Advice on crawling science and culture related sites

Hi, we’re setting a YaCy server for public access mainly for indexing science/culture sites and repositories. We’re indexing nasa, noaa, nist, eso.org, wikipedia, some user forums with valuable information and discussions, is there any advice on how to crawl these sites? Our server currently has a RAID-1 500GB HDD. We started to a test this hardware for indexing and it already indexed 1.5 million documents and used 45GB of disk space. We are mostly interested in documents, maybe not indexing every .gif or favicon image on sites, i don’t know if this is actually the case. Maybe some advice on optimize this crawls, thanks very much.

Also i have other questions
1- When does a crawl terminate? I launched some crawls on websites and it’s been days and it seems it never ends, is this because the crawl waits for new content to index or simply the site is too big and it has not finished it?

2- When i terminate a crawl and re-launch it later, does it crawls the whole site back again? or resumes where it left?

3- in the crawl monitor i see a lot of images being indexed, how of the indexing storage space does it account for? i see many of them, this is an example of 8 running crawls

This is the crawl log

Thanks!

Hi and welcome!

wikipedia,

wikipedia could be imported from published dumps. worked for me, but not sure, if the feature is not broken right now. See Import/Export section in Administration.

1- When does a crawl terminate? I launched some crawls on websites and it’s been days and it seems it never ends, is this because the crawl waits for new content to index or simply the site is too big and it has not finished it?

When it’s finished (technically: when there are not any more urls in Loader for particular domain).

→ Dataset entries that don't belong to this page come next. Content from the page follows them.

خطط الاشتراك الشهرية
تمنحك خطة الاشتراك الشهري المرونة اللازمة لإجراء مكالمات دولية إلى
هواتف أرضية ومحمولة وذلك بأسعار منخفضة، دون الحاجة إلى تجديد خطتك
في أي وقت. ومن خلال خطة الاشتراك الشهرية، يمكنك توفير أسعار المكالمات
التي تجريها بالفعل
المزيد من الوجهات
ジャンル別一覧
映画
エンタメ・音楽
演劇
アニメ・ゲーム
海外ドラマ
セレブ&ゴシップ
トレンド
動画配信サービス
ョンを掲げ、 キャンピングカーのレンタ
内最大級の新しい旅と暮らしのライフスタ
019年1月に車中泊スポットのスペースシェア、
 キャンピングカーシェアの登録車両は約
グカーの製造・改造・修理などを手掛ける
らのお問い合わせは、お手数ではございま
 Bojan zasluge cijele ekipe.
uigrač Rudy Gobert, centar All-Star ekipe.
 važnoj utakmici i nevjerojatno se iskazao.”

Some large sites have millions of pages (remembering nytimes.com – something like 10M, bbc.co.uk ~700K…).

2- When i terminate a crawl and re-launch it later, does it crawls the whole site back again? or resumes where it left?

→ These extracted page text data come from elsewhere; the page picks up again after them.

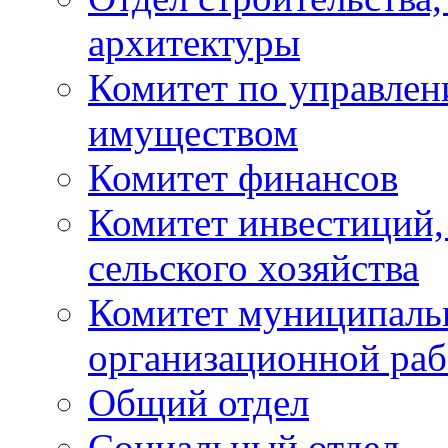
архитектуры
Комитет по управле
имуществом
Комитет финансов
Комитет инвестиций,
сельского хозяйства
Комитет муниципаль
организационной ра
Общий отдел
Социальный отдел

If you choose ‘no doubles’ in Advanced Crawler, it should ignore already indexed pages. Not sure, how well does that work. But, generally, every time you start a crawl, it starts from beginning. But the Queue will survive restart, crash, etc.

3- in the crawl monitor i see a lot of images being indexed, how of the indexing storage space does it account for? i see many of them, this is an example of 8 running crawls

There is a setting in the Advanced Crawler for that. Untick “Index Media”

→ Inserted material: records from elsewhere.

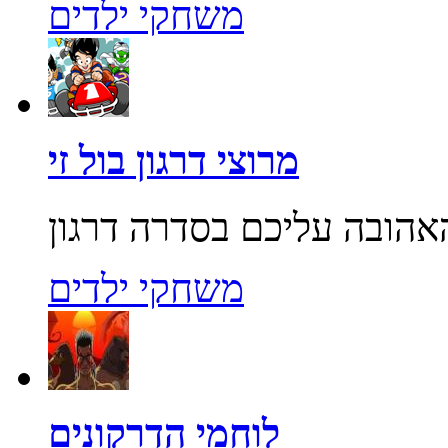
משחקי ילדים
מרוצי דרגון בול זי
משחקי ילדים
לוחמי הדרקונים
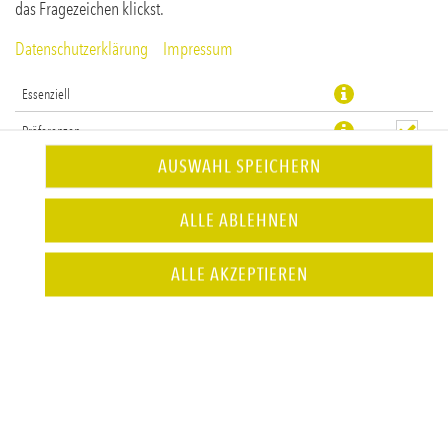
das Fragezeichen klickst.
Datenschutzerklärung
Impressum
Essenziell
Präferenzen
AUSWAHL SPEICHERN
Statistiken
ALLE ABLEHNEN
JETZT BESTELLEN
ALLE AKZEPTIEREN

You can also limit the indexing of various parts of the sites using regular expressions (example).

Basically, as pages are crawled, links from them are added into Loader, which is the queue (can be deleted there, based on regular expressions). Pages, which comply with indexing rules, are indexed by Crawler later. The others are only used as sources of links.

Hope that helped

You should have enough space for 200 days.

I find my peers consume ~2.25 GB a day and more if crawling.

Thank you both. Now i’m thinking that i started the crawl with the easy crawl, not advanced. So, i think i should start all over again with these tweaks. Now it goes with 2 million documents and 70GB of storage, at this rate, i’m only going to get a few million documents indexed. Is there anyway to reset/delete the current index and start from zero again?

Well, i think i figured out. I went to Index Management and deleted all indexes. I started all again. I’ll keep you posted!

Best regards.

You can also delete from index selectively:
Index Administration > Index Deletion > Delete by URL Matching

There you can use regular expression (in fact, “Java Pattern”), such as .*\.jpg to delete just jpg files. Simulate Deletion prints out the count of documents, which would be deleted by that pattern.